Quando scorgiamo le orme dell’amore, dobbiamo intraprendere il cammino verso l’atteso sogno senza temere né il cocente sole né il gelido inverno. E all’arrivo dobbiamo stringere al petto l’amata senza alcun ripensamento, fondendoci in essa in un solo corpo, un solo spirito e un solo cuore, finché vedremo apparire in cielo l’arcobaleno dell’amore.
Come la purpurea rosa ha bisogno della rugiada, della brezza mattutina e dei raggi del sole per emanare il suo fragrante profumo, così l’amore ha bisogno di emozioni, sospiri, palpiti per fare sbocciare i suoi petali al cospetto del sole e della luna”.
“O rosa, ti ho cercata
Tra tutte le rose, ma non ti ho trovata. Ho patito, ho gridato, ho urlato,
girovagato
da una terra a un’altra nell’immensità. Alla fine ti ho trovata quieta, addormentata
nel mio cuore”.
Ti hanno spesso associato a un grandissimo nome come Khalil Gibran.

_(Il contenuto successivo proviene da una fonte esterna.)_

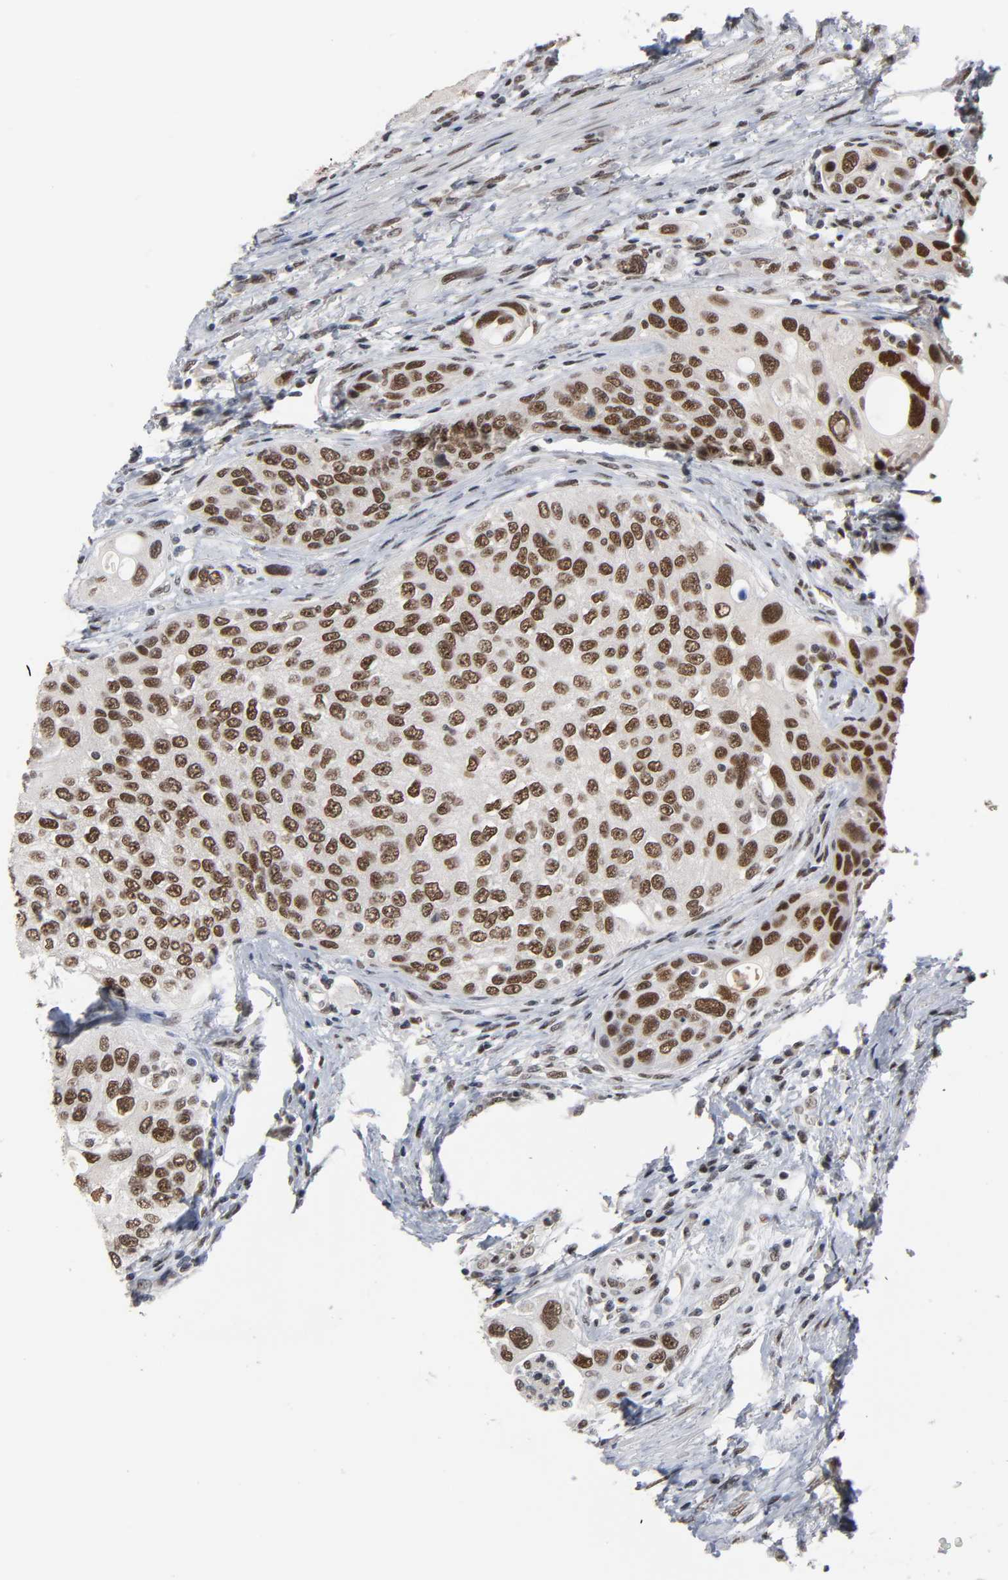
{"staining": {"intensity": "strong", "quantity": ">75%", "location": "nuclear"}, "tissue": "urothelial cancer", "cell_type": "Tumor cells", "image_type": "cancer", "snomed": [{"axis": "morphology", "description": "Urothelial carcinoma, High grade"}, {"axis": "topography", "description": "Urinary bladder"}], "caption": "Urothelial cancer stained for a protein displays strong nuclear positivity in tumor cells. Using DAB (3,3'-diaminobenzidine) (brown) and hematoxylin (blue) stains, captured at high magnification using brightfield microscopy.", "gene": "TRIM33", "patient": {"sex": "female", "age": 56}}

Che cosa ha rappresentato per te questo grandissimo autore?
È stato il mio professore di vita. Avevo 10 anni ed ero a casa di mia zia quando ho letto per la prima volta “Le ali spezzate” che poi, dopo tanti anni, ho tradotto. Nel 2014 ho scritto un libro di poesie intitolato “L’ultimo Profeta, Gibran nel mio cuore”, grazie al quale ho ricevuto il fiorino d’oro di Firenze. Insomma, ho fatto tanto della sua strada, non ho fatto la sua strada.
A quali altri autori sei affezionato?
Dante Alighieri, Carducci, Leopardi e Pirandello.
Quali consigli daresti a tutti quelli che si apprestano a studiare la lingua araba?
Metterci amore, passione. Non bisogna avere fretta, è necessario avere pazienza perché ogni cosa fatta con la fretta non porta buoni frutti. Insegno anche questo ai miei allievi e devo dire che funziona.